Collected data
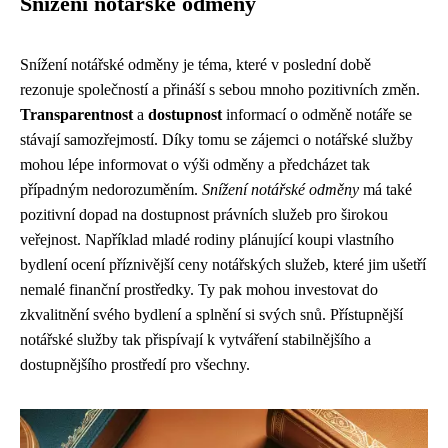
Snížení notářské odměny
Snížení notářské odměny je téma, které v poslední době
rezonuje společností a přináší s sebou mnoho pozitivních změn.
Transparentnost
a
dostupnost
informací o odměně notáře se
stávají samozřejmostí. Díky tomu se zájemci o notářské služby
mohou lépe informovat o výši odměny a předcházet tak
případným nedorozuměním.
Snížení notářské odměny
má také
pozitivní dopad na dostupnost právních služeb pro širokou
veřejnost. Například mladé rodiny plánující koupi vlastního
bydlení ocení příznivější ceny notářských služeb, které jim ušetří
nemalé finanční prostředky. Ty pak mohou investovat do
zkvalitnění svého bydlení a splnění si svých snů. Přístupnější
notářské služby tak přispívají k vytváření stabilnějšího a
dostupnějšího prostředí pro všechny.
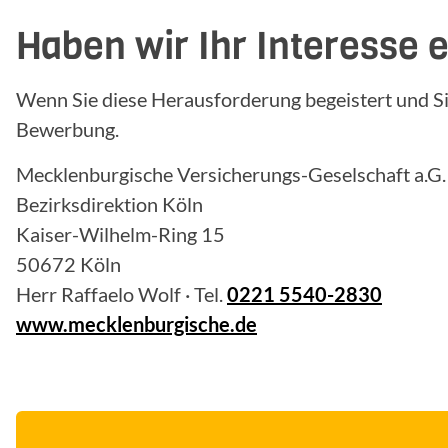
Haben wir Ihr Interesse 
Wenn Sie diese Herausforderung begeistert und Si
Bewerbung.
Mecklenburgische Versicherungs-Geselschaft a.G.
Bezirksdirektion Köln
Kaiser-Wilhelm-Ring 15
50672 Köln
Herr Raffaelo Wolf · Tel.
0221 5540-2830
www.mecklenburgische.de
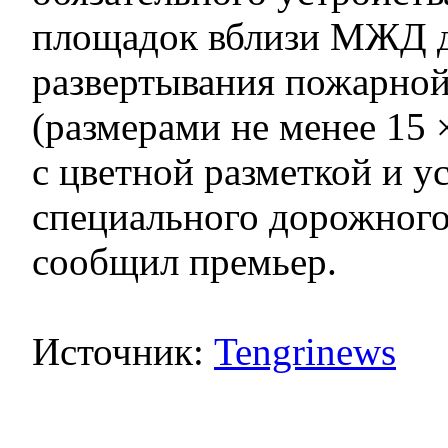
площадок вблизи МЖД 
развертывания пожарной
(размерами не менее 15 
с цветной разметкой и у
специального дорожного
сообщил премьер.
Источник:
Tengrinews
* * *
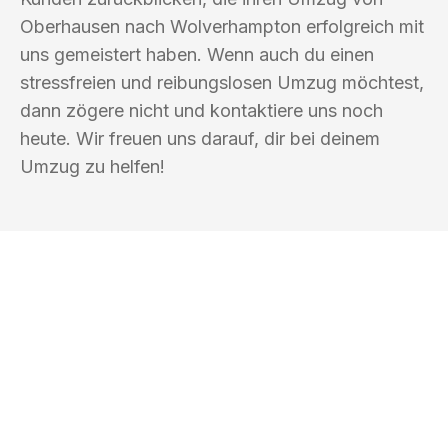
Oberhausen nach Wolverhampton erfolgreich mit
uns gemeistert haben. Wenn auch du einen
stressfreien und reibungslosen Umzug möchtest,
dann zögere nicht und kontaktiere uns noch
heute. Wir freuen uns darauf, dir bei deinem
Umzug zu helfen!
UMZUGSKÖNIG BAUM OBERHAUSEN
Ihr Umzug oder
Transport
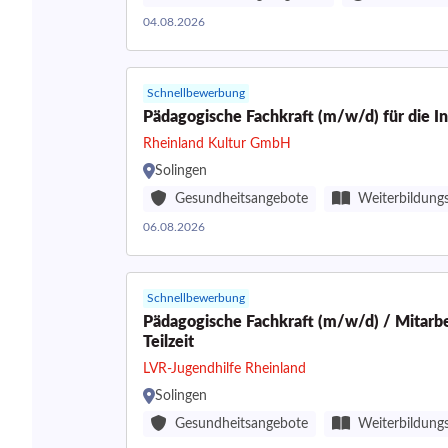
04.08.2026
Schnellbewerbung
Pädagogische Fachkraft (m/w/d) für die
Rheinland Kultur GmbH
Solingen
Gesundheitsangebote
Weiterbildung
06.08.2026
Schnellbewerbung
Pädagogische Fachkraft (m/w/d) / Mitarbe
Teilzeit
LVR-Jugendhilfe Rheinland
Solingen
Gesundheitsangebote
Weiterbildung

## Task requirements
Scan the entries for lines holding the string "bydlení", then copy every one of them.

## Result
bydlení ocení příznivější ceny notářských služeb, které jim ušetří
zkvalitnění svého bydlení a splnění si svých snů. Přístupnější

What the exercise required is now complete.